A sealed glass bottle containing air at atmospheric pressure (101kPa) and having a volume of 22 cm^3 is at 23 degrees Celsius. It is then tossed into an open fire.

When the temperature of the air in the bottle reaches 391 degrees celsius, what is the pressure inside the bottle? Assume any volume changes of the bottle are negligible. Answer in units of kPa.

Use the ideal gas law PV=nRT

V, n, and R are constant and irrelevant in this situation.

Therefore, use the equation P1/T1 = P2/T2.

101/23+273 = P2/391+273 (adding 273 because you MUST convert to Kelvin)

Solve for P2

Well, I must say, that bottle is in for a hot time! Now, let me calculate the pressure for you.

To solve this, we can use the ideal gas law, which states that PV = nRT, where P is the pressure, V is the volume, n is the number of moles of gas, R is the ideal gas constant, and T is the temperature in Kelvin.

First, we need to convert the initial and final temperatures from Celsius to Kelvin. So, 23 degrees Celsius + 273.15 = 296.15 K initial temperature, and 391 degrees Celsius + 273.15 = 664.15 K final temperature.

Since the bottle is sealed, the number of moles of air remains constant. Therefore, we can rewrite the equation as P₁V₁/T₁ = P₂V₂/T₂.

Now, let's plug in the values we have: P₁ = 101 kPa (initial pressure), V₁ = 22 cm³ (initial volume), T₁ = 296.15 K (initial temperature), T₂ = 664.15 K (final temperature).

101 kPa * 22 cm³ / 296.15 K = P₂ * 22 cm³ / 664.15 K

Simplifying this equation, we find that P₂ = (101 kPa * 22 cm³ * 664.15 K) / (296.15 K * 22 cm³).

Calculating that out, P₂ ≈ 226.87 kPa.

So, when the air in the sealed bottle reaches 391 degrees Celsius, the pressure inside will be approximately 226.87 kPa. Just remember, don't try this at home! Leave it to the professionals and avoid turning your friendly bottle into a hot air balloon.

To solve this problem, we can use the ideal gas law, which states:

PV = nRT

where P is the pressure, V is the volume, n is the number of moles of gas, R is the ideal gas constant, and T is the temperature in Kelvin.

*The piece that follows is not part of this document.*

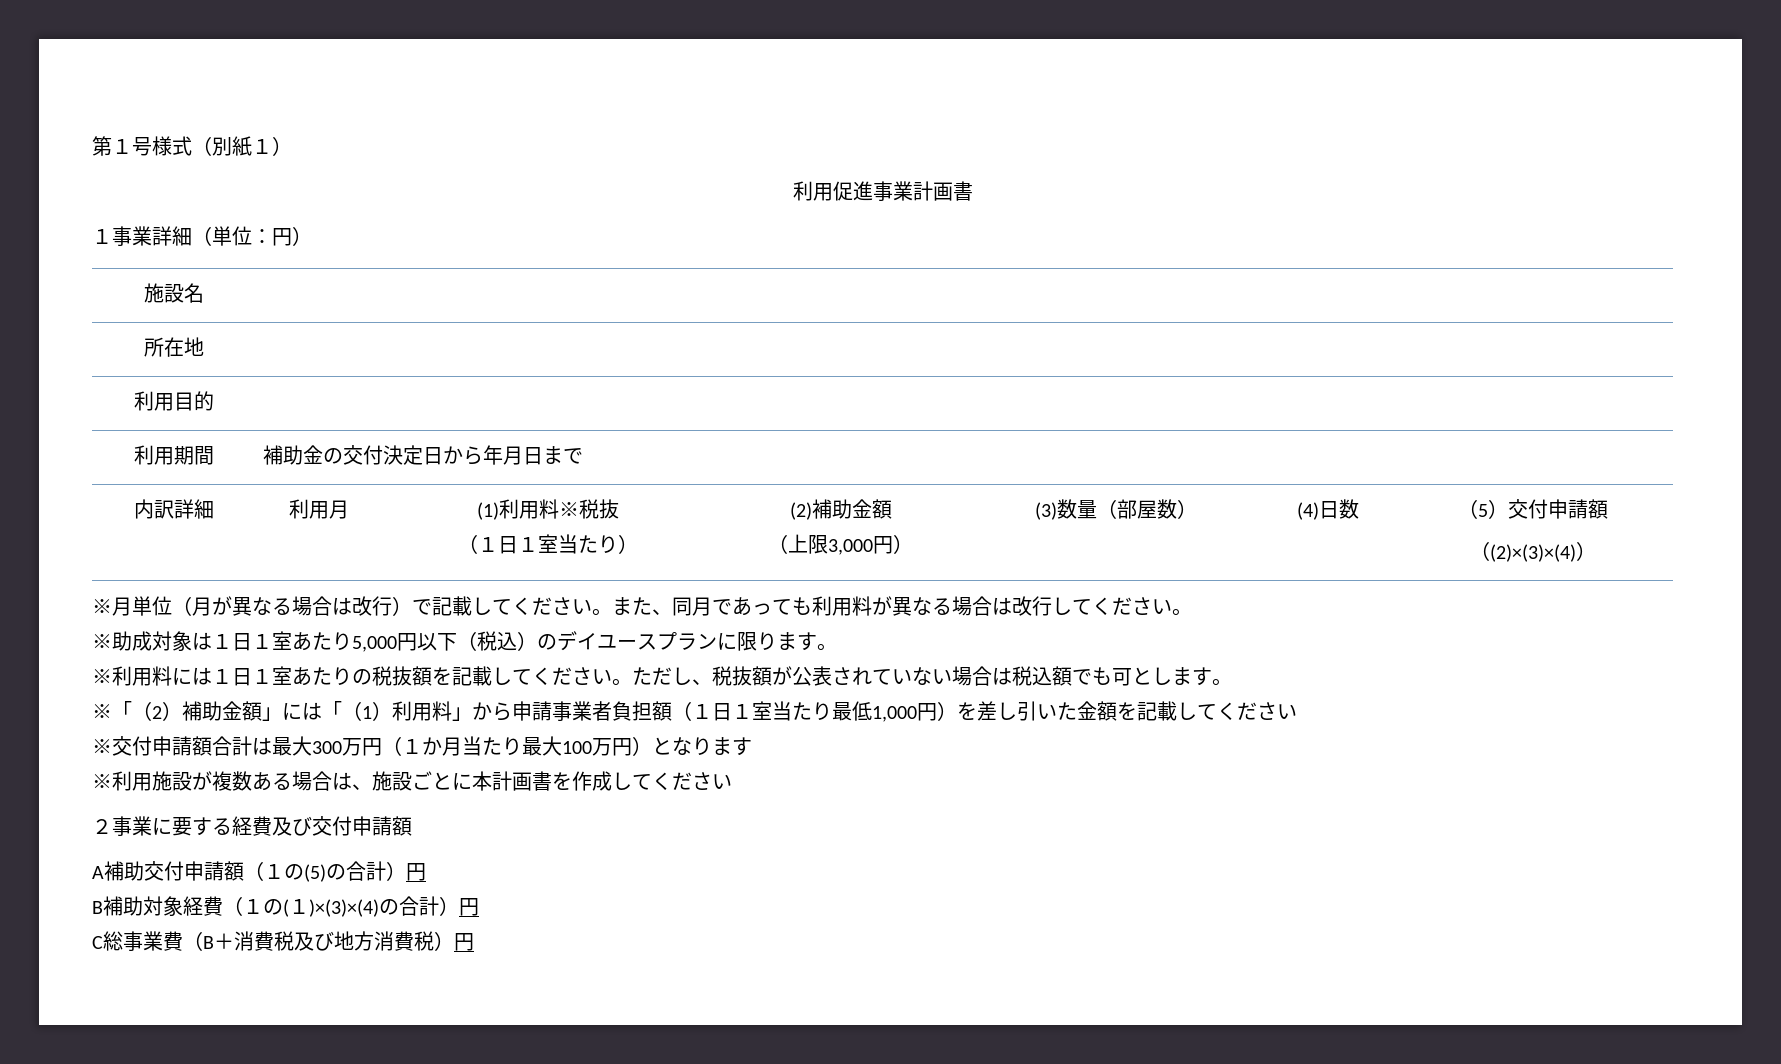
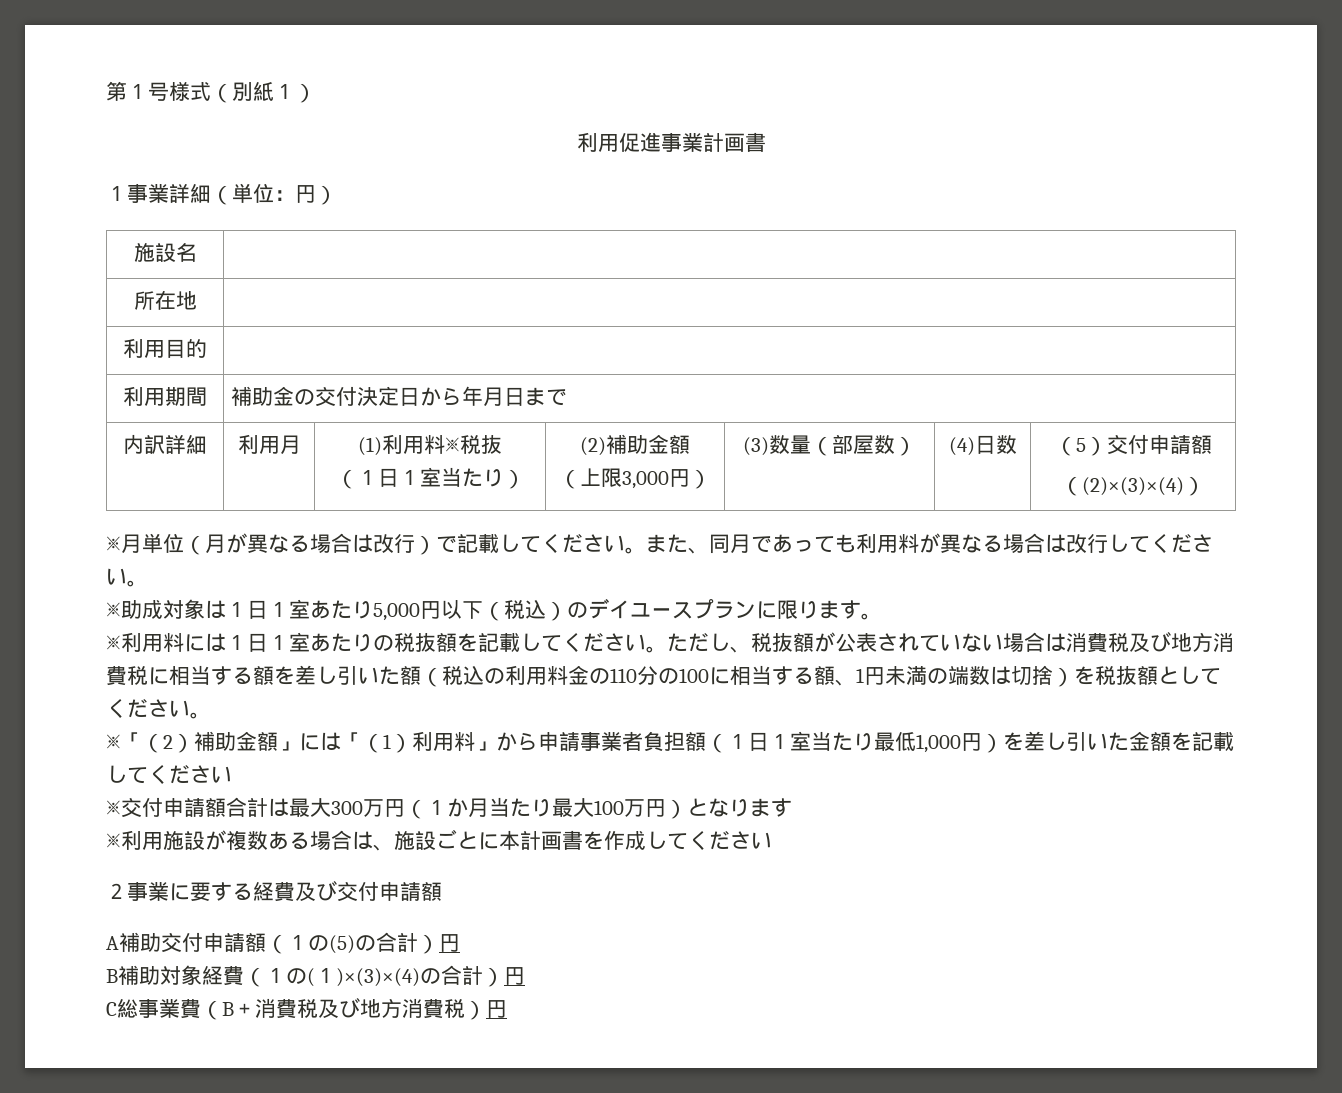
[1012,666,1212,686] 税込額でも可とします -> [1066,632,1234,653] [106,665,1221,687] [106,699,190,718] 消費税及び地方消費税に相当する額を差し引いた額（税込の利用料金の110分の100に相当する額、1円未満の端数は切捨）を税抜額としてください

First, let's convert the initial temperature from Celsius to Kelvin:
T1 = 23 degrees Celsius + 273.15 = 296.15 K

Since the volume of the bottle is negligible and the number of moles of air remains constant, we can rewrite the ideal gas law as:

P1/T1 = P2/T2

where P1 is the initial pressure (101 kPa), and T2 is the final temperature (391 degrees Celsius + 273.15 = 664.15 K).

Now we can solve for P2:

P2 = (P1 * T2) / T1
P2 = (101 kPa * 664.15 K) / 296.15 K
P2 = 225.54 kPa

Therefore, when the temperature of the air in the bottle reaches 391 degrees Celsius, the pressure inside the bottle is approximately 225.54 kPa.

To solve this problem, we can use the ideal gas law equation, which relates the pressure, volume, temperature, and number of moles of a gas:

PV = nRT

Where:
P = Pressure
V = Volume
n = Number of moles
R = Ideal gas constant (8.31 J/(mol·K))
T = Temperature

First, let's convert the volume from cm^3 to m^3:
V = 22 cm^3 = 22/100^3 m^3 = 0.000022 m^3

We are given that the initial pressure is 101 kPa, the final temperature is 391 degrees Celsius, and the final pressure is what we need to find.

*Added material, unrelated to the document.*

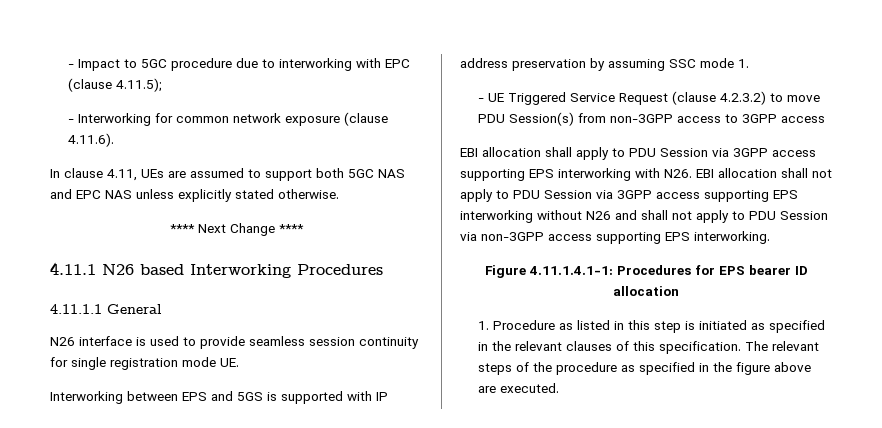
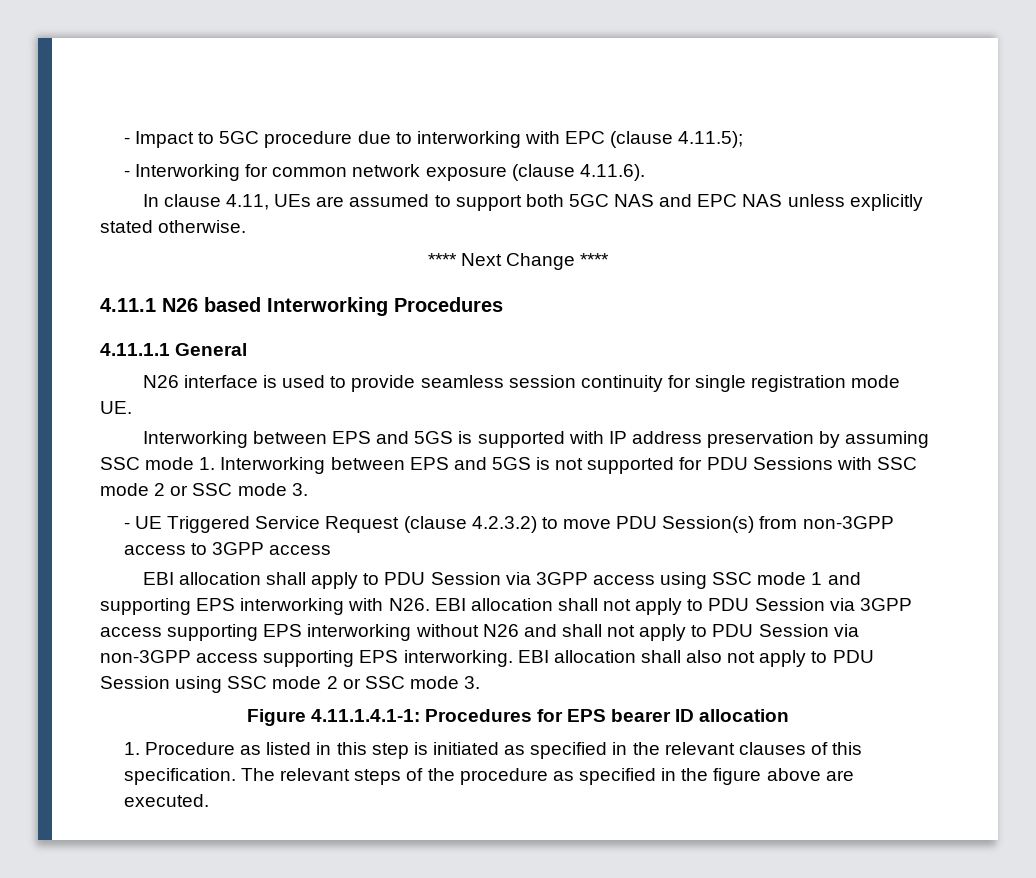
(749, 63) none -> [220,457,917,474] [100,483,308,496] Interworking between EPS and 5GS is not supported for PDU Sessions with SSC mode 2 or SSC mode 3.
(816, 153) none -> [660,572,861,589] using SSC mode 1 and
(770, 237) none -> [517,650,874,667] [100,676,481,693] EBI allocation shall also not apply to PDU Session using SSC mode 2 or SSC mode 3.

Next, we need to convert the temperatures from Celsius to Kelvin:
T_initial = 23 degrees Celsius + 273.15 = 296.15 K
T_final = 391 degrees Celsius + 273.15 = 664.15 K

Since the volume change of the bottle is negligible, we can assume that the number of moles of air in the bottle remains constant throughout the process.

Now, we can rearrange the ideal gas law equation to solve for the final pressure (P_final):
P_final = (n * R * T_final) / V

Since the number of moles (n), the ideal gas constant (R), and the volume (V) are constants:

P_final = (n * R * T_final) / V_initial

Substituting the given values:
P_final = (101 kPa * 0.000022 m^3) / (296.15 K * 8.31 J/(mol·K))

Performing the calculations:
P_final = 0.0002222 kPa

Therefore, when the temperature of the air in the bottle reaches 391 degrees Celsius, the pressure inside the bottle will be approximately 0.0002222 kPa.